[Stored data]

....................

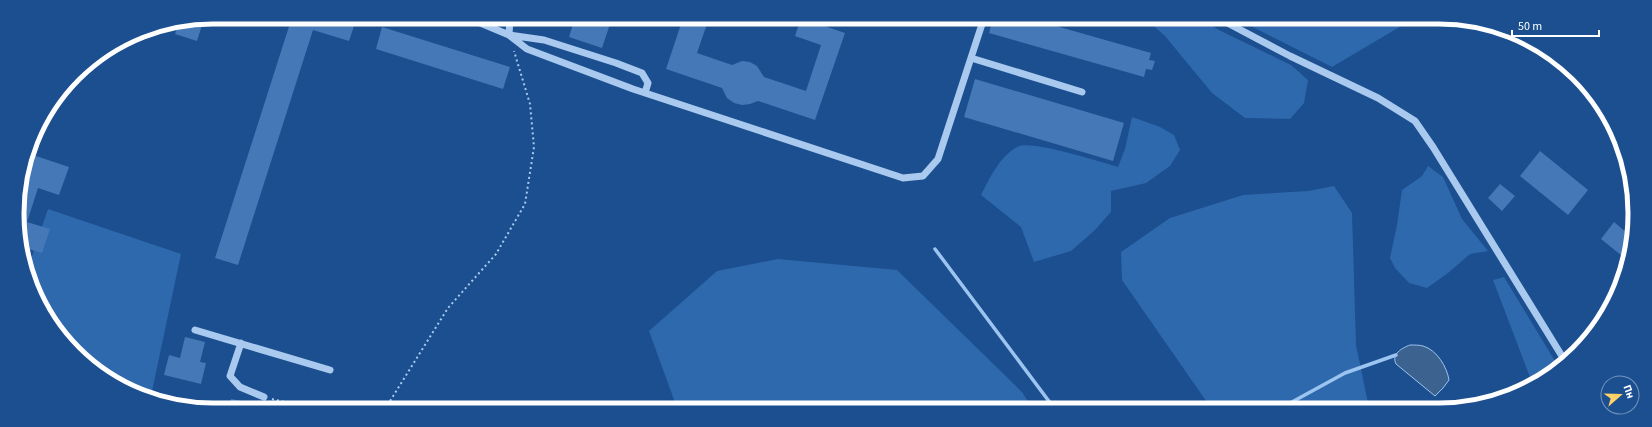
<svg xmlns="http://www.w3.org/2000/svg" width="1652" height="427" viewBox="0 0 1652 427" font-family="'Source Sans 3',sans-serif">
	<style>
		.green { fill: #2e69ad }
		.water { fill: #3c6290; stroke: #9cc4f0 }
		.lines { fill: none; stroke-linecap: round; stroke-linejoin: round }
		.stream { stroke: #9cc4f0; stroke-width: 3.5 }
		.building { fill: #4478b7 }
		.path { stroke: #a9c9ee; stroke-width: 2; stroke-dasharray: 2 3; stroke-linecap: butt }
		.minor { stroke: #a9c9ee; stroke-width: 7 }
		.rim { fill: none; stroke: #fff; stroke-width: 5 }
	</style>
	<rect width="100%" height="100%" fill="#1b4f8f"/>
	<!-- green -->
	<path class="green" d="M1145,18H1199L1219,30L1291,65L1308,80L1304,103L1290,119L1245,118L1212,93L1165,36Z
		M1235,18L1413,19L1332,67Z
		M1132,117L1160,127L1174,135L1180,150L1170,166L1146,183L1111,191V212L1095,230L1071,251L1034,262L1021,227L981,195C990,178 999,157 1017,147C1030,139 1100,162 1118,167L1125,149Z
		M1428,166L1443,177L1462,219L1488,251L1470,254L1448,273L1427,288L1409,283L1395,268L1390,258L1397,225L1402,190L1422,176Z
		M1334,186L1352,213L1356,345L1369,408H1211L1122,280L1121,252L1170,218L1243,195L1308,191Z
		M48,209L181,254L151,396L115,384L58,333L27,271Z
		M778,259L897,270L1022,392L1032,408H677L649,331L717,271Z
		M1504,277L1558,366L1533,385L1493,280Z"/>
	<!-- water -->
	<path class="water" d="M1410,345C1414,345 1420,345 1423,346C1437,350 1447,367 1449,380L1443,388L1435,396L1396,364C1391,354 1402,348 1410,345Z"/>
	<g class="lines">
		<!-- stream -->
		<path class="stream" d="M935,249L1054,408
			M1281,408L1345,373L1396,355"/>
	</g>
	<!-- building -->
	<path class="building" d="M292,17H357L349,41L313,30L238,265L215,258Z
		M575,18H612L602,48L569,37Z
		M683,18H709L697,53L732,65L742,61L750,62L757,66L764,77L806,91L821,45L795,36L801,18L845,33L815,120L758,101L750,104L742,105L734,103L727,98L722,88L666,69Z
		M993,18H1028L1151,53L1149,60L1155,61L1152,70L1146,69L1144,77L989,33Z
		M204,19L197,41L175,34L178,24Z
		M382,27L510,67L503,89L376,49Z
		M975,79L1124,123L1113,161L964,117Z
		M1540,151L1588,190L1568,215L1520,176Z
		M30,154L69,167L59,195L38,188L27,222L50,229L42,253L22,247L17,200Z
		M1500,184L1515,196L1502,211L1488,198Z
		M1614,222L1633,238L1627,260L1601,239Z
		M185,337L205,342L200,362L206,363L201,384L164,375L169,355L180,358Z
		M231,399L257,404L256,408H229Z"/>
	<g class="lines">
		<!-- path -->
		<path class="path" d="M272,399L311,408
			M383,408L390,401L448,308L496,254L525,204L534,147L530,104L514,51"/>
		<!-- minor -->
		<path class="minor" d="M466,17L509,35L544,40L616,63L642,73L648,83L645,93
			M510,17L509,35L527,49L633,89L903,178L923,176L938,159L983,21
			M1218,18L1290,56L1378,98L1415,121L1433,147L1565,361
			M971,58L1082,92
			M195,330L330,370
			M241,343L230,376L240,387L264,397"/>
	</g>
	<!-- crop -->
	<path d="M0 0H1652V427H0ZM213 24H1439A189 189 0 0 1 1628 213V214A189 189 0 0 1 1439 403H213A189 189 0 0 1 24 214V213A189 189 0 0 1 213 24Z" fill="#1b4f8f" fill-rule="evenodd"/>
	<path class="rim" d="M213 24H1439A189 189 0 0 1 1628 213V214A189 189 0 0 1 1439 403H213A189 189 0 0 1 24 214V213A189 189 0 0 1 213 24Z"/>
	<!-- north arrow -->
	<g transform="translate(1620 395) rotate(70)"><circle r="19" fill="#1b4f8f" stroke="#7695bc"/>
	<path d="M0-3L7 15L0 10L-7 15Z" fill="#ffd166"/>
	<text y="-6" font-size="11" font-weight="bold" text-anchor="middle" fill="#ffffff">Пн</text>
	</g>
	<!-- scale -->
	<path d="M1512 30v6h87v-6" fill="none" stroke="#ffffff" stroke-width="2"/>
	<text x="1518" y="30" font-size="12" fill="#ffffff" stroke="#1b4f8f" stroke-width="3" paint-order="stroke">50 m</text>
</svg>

....................

The lines to extract from the data above begin with the line containing "<!-- building -->" and end with the line containing "<!-- scale -->". Extract them exactly, including both.

--- Answer to the problem ---
	<!-- building -->
	<path class="building" d="M292,17H357L349,41L313,30L238,265L215,258Z
		M575,18H612L602,48L569,37Z
		M683,18H709L697,53L732,65L742,61L750,62L757,66L764,77L806,91L821,45L795,36L801,18L845,33L815,120L758,101L750,104L742,105L734,103L727,98L722,88L666,69Z
		M993,18H1028L1151,53L1149,60L1155,61L1152,70L1146,69L1144,77L989,33Z
		M204,19L197,41L175,34L178,24Z
		M382,27L510,67L503,89L376,49Z
		M975,79L1124,123L1113,161L964,117Z
		M1540,151L1588,190L1568,215L1520,176Z
		M30,154L69,167L59,195L38,188L27,222L50,229L42,253L22,247L17,200Z
		M1500,184L1515,196L1502,211L1488,198Z
		M1614,222L1633,238L1627,260L1601,239Z
		M185,337L205,342L200,362L206,363L201,384L164,375L169,355L180,358Z
		M231,399L257,404L256,408H229Z"/>
	<g class="lines">
		<!-- path -->
		<path class="path" d="M272,399L311,408
			M383,408L390,401L448,308L496,254L525,204L534,147L530,104L514,51"/>
		<!-- minor -->
		<path class="minor" d="M466,17L509,35L544,40L616,63L642,73L648,83L645,93
			M510,17L509,35L527,49L633,89L903,178L923,176L938,159L983,21
			M1218,18L1290,56L1378,98L1415,121L1433,147L1565,361
			M971,58L1082,92
			M195,330L330,370
			M241,343L230,376L240,387L264,397"/>
	</g>
	<!-- crop -->
	<path d="M0 0H1652V427H0ZM213 24H1439A189 189 0 0 1 1628 213V214A189 189 0 0 1 1439 403H213A189 189 0 0 1 24 214V213A189 189 0 0 1 213 24Z" fill="#1b4f8f" fill-rule="evenodd"/>
	<path class="rim" d="M213 24H1439A189 189 0 0 1 1628 213V214A189 189 0 0 1 1439 403H213A189 189 0 0 1 24 214V213A189 189 0 0 1 213 24Z"/>
	<!-- north arrow -->
	<g transform="translate(1620 395) rotate(70)"><circle r="19" fill="#1b4f8f" stroke="#7695bc"/>
	<path d="M0-3L7 15L0 10L-7 15Z" fill="#ffd166"/>
	<text y="-6" font-size="11" font-weight="bold" text-anchor="middle" fill="#ffffff">Пн</text>
	</g>
	<!-- scale -->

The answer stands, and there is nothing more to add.